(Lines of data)
+ + +
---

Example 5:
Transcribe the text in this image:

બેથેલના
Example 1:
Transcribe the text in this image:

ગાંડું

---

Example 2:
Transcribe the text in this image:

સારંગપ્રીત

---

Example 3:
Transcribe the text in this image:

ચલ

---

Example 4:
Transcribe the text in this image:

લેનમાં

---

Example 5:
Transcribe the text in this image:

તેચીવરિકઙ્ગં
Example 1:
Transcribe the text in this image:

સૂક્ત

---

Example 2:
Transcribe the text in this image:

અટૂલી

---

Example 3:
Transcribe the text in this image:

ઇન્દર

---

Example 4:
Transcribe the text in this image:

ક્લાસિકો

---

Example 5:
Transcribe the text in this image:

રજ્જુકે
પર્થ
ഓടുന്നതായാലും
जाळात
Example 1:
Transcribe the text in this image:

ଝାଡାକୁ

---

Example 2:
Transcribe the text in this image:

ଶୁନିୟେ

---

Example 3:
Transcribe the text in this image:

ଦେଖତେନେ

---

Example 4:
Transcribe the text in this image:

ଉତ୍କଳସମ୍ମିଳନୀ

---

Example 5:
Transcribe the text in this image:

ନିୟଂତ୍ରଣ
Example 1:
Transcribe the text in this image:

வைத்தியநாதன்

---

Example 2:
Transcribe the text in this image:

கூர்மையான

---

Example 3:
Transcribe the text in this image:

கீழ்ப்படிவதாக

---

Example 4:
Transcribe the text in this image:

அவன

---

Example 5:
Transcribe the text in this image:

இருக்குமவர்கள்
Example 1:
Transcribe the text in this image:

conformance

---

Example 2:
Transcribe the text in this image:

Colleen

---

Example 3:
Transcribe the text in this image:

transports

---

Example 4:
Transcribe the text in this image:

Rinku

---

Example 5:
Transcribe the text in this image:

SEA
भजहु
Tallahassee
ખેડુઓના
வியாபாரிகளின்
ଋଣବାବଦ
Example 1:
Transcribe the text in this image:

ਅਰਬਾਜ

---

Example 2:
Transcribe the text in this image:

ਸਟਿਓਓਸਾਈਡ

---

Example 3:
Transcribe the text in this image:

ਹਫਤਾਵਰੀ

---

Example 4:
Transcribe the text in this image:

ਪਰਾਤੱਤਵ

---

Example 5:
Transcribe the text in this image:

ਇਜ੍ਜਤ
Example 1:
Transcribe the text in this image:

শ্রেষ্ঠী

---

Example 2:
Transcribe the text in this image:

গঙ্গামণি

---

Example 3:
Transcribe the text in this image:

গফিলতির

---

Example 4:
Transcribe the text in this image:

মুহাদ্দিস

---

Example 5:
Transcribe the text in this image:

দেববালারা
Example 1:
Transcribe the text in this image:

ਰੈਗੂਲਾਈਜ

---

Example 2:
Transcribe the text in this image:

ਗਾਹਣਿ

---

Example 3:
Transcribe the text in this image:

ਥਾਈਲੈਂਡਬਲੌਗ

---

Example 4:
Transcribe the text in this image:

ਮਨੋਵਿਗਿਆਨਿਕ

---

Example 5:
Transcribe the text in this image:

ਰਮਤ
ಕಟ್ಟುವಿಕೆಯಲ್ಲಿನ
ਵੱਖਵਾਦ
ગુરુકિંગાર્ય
+ + +
» Problem details
Please swap every "Transcribe" in the items above for "Write out", leaving everything else unchanged.

» Output for this exercise
---

Example 5:
Write out the text in this image:

બેથેલના
Example 1:
Write out the text in this image:

ગાંડું

---

Example 2:
Write out the text in this image:

સારંગપ્રીત

---

Example 3:
Write out the text in this image:

ચલ

---

Example 4:
Write out the text in this image:

લેનમાં

---

Example 5:
Write out the text in this image:

તેચીવરિકઙ્ગં
Example 1:
Write out the text in this image:

સૂક્ત

---

Example 2:
Write out the text in this image:

અટૂલી

---

Example 3:
Write out the text in this image:

ઇન્દર

---

Example 4:
Write out the text in this image:

ક્લાસિકો

---

Example 5:
Write out the text in this image:

રજ્જુકે
પર્થ
ഓടുന്നതായാലും
जाळात
Example 1:
Write out the text in this image:

ଝାଡାକୁ

---

Example 2:
Write out the text in this image:

ଶୁନିୟେ

---

Example 3:
Write out the text in this image:

ଦେଖତେନେ

---

Example 4:
Write out the text in this image:

ଉତ୍କଳସମ୍ମିଳନୀ

---

Example 5:
Write out the text in this image:

ନିୟଂତ୍ରଣ
Example 1:
Write out the text in this image:

வைத்தியநாதன்

---

Example 2:
Write out the text in this image:

கூர்மையான

---

Example 3:
Write out the text in this image:

கீழ்ப்படிவதாக

---

Example 4:
Write out the text in this image:

அவன

---

Example 5:
Write out the text in this image:

இருக்குமவர்கள்
Example 1:
Write out the text in this image:

conformance

---

Example 2:
Write out the text in this image:

Colleen

---

Example 3:
Write out the text in this image:

transports

---

Example 4:
Write out the text in this image:

Rinku

---

Example 5:
Write out the text in this image:

SEA
भजहु
Tallahassee
ખેડુઓના
வியாபாரிகளின்
ଋଣବାବଦ
Example 1:
Write out the text in this image:

ਅਰਬਾਜ

---

Example 2:
Write out the text in this image:

ਸਟਿਓਓਸਾਈਡ

---

Example 3:
Write out the text in this image:

ਹਫਤਾਵਰੀ

---

Example 4:
Write out the text in this image:

ਪਰਾਤੱਤਵ

---

Example 5:
Write out the text in this image:

ਇਜ੍ਜਤ
Example 1:
Write out the text in this image:

শ্রেষ্ঠী

---

Example 2:
Write out the text in this image:

গঙ্গামণি

---

Example 3:
Write out the text in this image:

গফিলতির

---

Example 4:
Write out the text in this image:

মুহাদ্দিস

---

Example 5:
Write out the text in this image:

দেববালারা
Example 1:
Write out the text in this image:

ਰੈਗੂਲਾਈਜ

---

Example 2:
Write out the text in this image:

ਗਾਹਣਿ

---

Example 3:
Write out the text in this image:

ਥਾਈਲੈਂਡਬਲੌਗ

---

Example 4:
Write out the text in this image:

ਮਨੋਵਿਗਿਆਨਿਕ

---

Example 5:
Write out the text in this image:

ਰਮਤ
ಕಟ್ಟುವಿಕೆಯಲ್ಲಿನ
ਵੱਖਵਾਦ
ગુરુકિંગાર્ય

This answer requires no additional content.